Aberdeen to close for Homecoming

City council approves AMS proposal to close street to traffic during Homecoming weekend

Aberdeen Street will be closed Homecoming weekend following a motion passed by Kingston City Council Aug. 22.

The motion was part of an AMS proposal put forward to council with the help of University administration and police.

The three-pronged proposal also advocated an exemption from the noise bylaw for students partying that night but council vetoed this proposal.

AMS President James Macmillan said the AMS worked with different members of the Kingston and Queen’s communities to arrive at its current stance on Homecoming.

“In terms of how the proposals were crafted, we approached various people over the summer, including police, administration [and] city officials, and built on work done by committees that were run throughout the year,” said Macmillan.

Jason Laker, dean of student affairs, worked with the AMS on the proposals.

Laker said the street closure is not a measure to condone a street party but to prevent traffic in places where people might gather.

“The city council, the Queen’s administration and student leadership are investing a great deal of trust in the students,” he said. “It is important that students rise to the occasion and demonstrate they merit this trust.”

From the report “Aberdeen Street - Potential Street Party Risk Management and Mitigation Strategies,” the AMS and University administration proposed three suggestions.

The proposals sought to allow an exemption from the noise bylaw, to temporarily close off Aberdeen Street, and for the city and the University to enter into an agreement, setting out roles and responsibilities of each party to be approved by the city’s Chief Administrative Officer.

The proposal to close Aberdeen Street was approved by the council in order to reduce conflict between students and police.

The Johnson Street and Earl Street entrances of Aberdeen will be closed from 12 p.m. on Sept. 16 to 12 p.m. on Sept. 17. William Street will also be closed from 8 p.m. on Sept. 16 to 4 p.m. on Sept. 17.

Macmillan said the closure will help facilitate a safer environment during that weekend.

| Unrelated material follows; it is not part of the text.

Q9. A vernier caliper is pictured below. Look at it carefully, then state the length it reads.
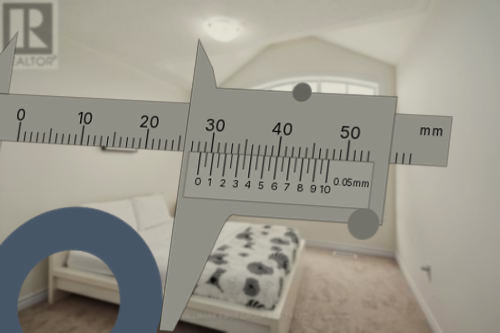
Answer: 28.4 mm
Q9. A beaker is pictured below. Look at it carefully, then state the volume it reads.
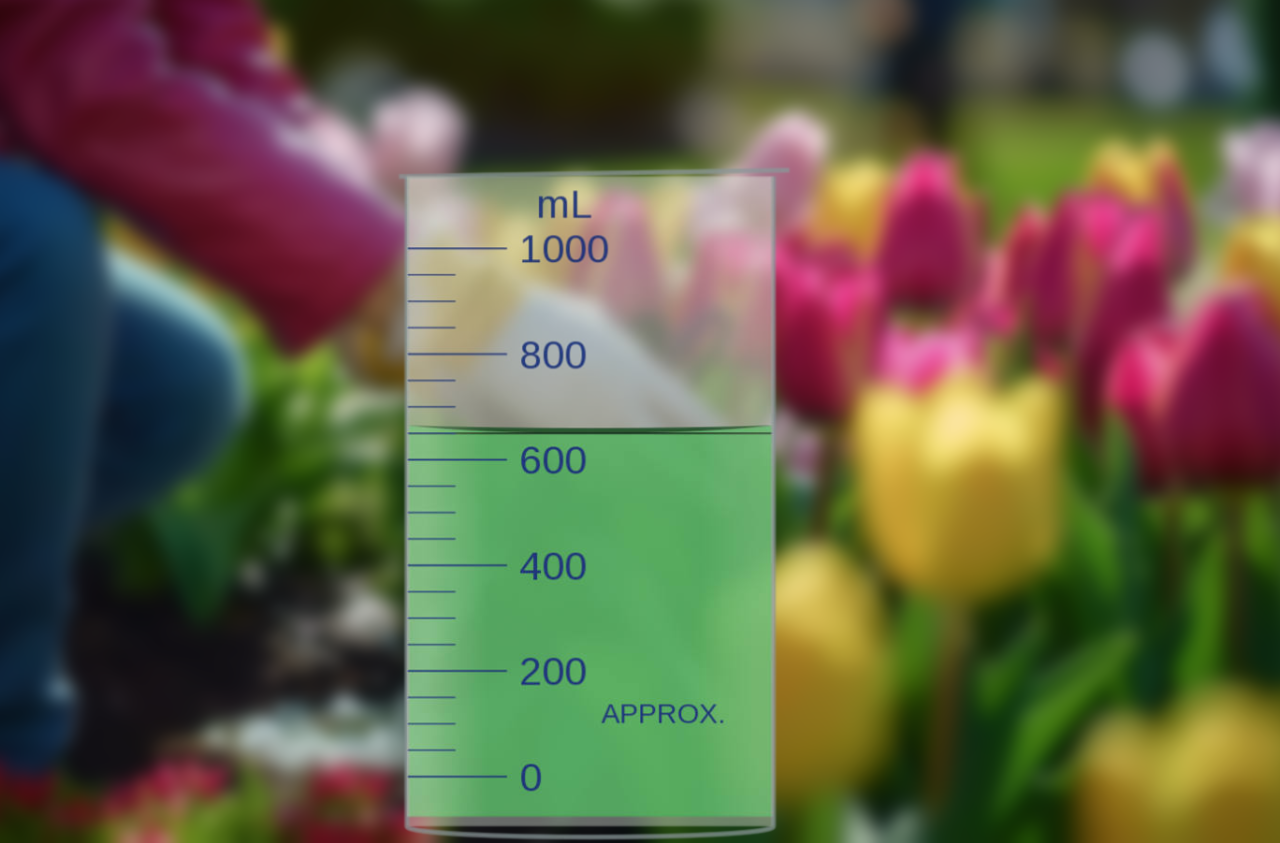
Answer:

“The police won’t have to kick people off the street. It’ll allow police and other people who are there to focus on more serious things that are going on, rather than spending time ushering students off the street,” he said.

The barriers on Johnson and Earl Streets will also keep people who are not from Queen’s off the street, said Floyd Patterson, councillor for Sydenham Ward.

“One of the problems last Sept. 24 was a lot of people who were not Queen’s-connected, and had no loyalty [to], or knowledge of the Queen’s code of conduct, infiltrated the street,” he said. “They ignore all the regulations of the Queen’s campus, and this becomes an anarchy factor.”

The noise bylaw prohibits loud noises and amplified music outdoors. Students who break the bylaw will be charged with a fine.